[Items listed in a dataset]
▼▼▼
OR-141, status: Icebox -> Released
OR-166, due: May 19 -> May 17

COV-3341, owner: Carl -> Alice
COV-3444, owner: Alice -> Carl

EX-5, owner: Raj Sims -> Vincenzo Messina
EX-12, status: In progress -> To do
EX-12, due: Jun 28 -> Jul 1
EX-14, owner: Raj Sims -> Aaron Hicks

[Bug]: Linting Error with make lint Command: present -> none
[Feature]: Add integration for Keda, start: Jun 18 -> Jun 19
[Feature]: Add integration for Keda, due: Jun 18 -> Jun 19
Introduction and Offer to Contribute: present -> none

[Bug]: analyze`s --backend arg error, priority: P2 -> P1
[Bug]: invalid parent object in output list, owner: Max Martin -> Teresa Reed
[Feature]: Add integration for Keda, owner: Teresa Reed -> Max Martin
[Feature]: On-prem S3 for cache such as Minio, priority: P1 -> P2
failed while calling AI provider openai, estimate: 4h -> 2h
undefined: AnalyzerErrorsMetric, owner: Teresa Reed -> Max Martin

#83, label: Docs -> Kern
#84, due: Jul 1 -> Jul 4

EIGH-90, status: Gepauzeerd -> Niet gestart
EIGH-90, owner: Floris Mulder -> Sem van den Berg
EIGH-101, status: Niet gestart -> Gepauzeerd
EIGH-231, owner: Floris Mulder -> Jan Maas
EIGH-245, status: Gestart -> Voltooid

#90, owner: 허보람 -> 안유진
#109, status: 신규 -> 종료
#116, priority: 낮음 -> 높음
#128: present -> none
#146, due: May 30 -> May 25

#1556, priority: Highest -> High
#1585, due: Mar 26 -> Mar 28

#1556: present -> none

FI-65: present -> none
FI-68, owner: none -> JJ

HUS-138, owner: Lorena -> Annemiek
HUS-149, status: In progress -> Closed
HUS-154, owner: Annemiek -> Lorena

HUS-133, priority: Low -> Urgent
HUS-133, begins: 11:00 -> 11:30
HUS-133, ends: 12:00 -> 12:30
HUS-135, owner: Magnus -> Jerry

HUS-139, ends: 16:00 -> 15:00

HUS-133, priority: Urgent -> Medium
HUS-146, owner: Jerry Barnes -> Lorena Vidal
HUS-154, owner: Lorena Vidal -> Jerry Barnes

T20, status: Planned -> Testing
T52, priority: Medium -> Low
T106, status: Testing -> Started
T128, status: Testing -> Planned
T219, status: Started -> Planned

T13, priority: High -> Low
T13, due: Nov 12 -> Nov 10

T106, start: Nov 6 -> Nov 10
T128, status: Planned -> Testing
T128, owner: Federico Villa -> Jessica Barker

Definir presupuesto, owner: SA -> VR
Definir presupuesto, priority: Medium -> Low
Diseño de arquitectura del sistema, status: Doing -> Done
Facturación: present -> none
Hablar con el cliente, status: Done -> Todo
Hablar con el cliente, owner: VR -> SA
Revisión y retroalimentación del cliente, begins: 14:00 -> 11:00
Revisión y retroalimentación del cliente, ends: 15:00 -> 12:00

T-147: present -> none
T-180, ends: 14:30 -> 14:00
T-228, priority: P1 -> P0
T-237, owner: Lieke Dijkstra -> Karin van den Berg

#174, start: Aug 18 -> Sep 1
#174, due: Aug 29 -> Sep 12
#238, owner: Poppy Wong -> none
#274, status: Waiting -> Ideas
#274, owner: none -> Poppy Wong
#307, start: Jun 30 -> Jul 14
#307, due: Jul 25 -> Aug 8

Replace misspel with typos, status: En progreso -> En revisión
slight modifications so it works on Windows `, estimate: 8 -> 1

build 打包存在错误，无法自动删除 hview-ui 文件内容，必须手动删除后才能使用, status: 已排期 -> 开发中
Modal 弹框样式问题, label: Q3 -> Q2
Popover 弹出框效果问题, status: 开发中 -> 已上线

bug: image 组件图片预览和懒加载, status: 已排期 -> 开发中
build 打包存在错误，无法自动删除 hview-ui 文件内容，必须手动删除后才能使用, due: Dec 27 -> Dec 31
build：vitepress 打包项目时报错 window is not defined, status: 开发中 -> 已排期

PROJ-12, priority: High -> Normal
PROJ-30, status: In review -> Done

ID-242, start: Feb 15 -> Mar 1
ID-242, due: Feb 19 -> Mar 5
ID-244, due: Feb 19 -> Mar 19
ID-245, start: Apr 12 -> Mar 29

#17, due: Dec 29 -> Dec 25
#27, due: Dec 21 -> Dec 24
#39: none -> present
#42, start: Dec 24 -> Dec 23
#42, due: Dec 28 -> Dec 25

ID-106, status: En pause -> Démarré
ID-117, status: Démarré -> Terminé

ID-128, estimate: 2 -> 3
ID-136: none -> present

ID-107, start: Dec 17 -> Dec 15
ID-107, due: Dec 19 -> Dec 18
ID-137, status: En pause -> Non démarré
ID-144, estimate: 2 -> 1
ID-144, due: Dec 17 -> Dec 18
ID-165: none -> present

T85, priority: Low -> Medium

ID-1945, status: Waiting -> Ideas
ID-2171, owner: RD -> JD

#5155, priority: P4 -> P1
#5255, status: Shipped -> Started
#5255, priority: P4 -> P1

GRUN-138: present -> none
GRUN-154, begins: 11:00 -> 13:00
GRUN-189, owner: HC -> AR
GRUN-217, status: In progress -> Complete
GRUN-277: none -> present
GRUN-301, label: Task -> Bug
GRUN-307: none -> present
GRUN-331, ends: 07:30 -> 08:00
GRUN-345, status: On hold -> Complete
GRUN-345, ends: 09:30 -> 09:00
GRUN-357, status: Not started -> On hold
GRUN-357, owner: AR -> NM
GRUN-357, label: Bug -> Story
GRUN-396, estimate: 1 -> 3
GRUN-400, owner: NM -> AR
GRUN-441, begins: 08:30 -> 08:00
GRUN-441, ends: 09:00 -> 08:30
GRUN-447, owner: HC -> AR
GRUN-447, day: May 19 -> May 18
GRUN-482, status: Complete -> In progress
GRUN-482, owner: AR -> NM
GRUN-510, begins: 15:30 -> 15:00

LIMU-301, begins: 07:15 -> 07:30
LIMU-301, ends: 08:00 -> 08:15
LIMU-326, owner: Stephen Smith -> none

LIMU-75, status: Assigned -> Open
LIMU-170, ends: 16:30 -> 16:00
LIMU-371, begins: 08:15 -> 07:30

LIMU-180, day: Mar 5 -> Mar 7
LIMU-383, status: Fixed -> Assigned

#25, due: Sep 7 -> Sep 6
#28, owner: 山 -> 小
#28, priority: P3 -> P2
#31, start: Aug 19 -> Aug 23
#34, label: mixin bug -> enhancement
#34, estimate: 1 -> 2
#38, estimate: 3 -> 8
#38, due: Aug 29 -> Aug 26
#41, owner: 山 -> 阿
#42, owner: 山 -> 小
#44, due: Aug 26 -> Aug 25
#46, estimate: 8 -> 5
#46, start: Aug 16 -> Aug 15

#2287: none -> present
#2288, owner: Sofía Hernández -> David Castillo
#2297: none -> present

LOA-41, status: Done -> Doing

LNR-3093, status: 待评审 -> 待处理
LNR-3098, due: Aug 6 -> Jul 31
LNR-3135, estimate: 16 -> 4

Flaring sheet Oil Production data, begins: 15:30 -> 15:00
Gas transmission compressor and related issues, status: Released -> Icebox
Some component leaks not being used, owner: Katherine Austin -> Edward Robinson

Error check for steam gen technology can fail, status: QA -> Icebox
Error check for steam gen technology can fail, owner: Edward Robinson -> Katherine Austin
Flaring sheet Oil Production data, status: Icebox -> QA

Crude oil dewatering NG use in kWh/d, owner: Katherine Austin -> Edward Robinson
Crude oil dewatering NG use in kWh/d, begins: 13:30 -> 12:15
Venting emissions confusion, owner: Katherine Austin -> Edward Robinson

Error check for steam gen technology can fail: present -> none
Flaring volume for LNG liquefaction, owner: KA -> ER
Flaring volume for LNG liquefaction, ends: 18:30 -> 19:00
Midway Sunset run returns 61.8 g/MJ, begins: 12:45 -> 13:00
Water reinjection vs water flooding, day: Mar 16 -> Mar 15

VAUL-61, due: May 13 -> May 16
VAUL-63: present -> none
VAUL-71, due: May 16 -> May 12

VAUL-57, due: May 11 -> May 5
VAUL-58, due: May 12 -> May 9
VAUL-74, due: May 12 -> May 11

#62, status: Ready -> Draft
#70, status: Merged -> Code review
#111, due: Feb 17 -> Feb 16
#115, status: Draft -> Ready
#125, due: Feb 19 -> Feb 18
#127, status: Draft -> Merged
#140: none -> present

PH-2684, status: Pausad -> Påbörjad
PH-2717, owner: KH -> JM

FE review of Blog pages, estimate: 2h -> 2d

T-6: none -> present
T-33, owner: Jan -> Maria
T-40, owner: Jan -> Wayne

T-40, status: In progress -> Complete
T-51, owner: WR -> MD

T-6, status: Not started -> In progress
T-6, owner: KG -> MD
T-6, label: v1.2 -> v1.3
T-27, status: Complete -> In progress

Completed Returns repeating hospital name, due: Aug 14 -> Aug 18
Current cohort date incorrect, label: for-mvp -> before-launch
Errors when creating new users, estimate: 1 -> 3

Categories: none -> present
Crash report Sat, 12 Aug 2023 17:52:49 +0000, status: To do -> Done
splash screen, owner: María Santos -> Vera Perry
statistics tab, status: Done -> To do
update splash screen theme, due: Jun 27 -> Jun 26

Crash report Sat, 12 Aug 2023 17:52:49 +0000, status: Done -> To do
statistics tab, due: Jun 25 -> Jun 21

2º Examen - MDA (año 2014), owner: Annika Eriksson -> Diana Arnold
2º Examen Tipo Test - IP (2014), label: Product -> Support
▲▲▲
What the task asks: With the line that has "HUS-139, ends: 16:00 -> 15:00" as the first and the line that has "Revisión y retroalimentación del cliente, begins: 14:00" as the last, repeat exactly that run of lines above and no more.

Answer for this exercise:
HUS-139, ends: 16:00 -> 15:00

HUS-133, priority: Urgent -> Medium
HUS-146, owner: Jerry Barnes -> Lorena Vidal
HUS-154, owner: Lorena Vidal -> Jerry Barnes

T20, status: Planned -> Testing
T52, priority: Medium -> Low
T106, status: Testing -> Started
T128, status: Testing -> Planned
T219, status: Started -> Planned

T13, priority: High -> Low
T13, due: Nov 12 -> Nov 10

T106, start: Nov 6 -> Nov 10
T128, status: Planned -> Testing
T128, owner: Federico Villa -> Jessica Barker

Definir presupuesto, owner: SA -> VR
Definir presupuesto, priority: Medium -> Low
Diseño de arquitectura del sistema, status: Doing -> Done
Facturación: present -> none
Hablar con el cliente, status: Done -> Todo
Hablar con el cliente, owner: VR -> SA
Revisión y retroalimentación del cliente, begins: 14:00 -> 11:00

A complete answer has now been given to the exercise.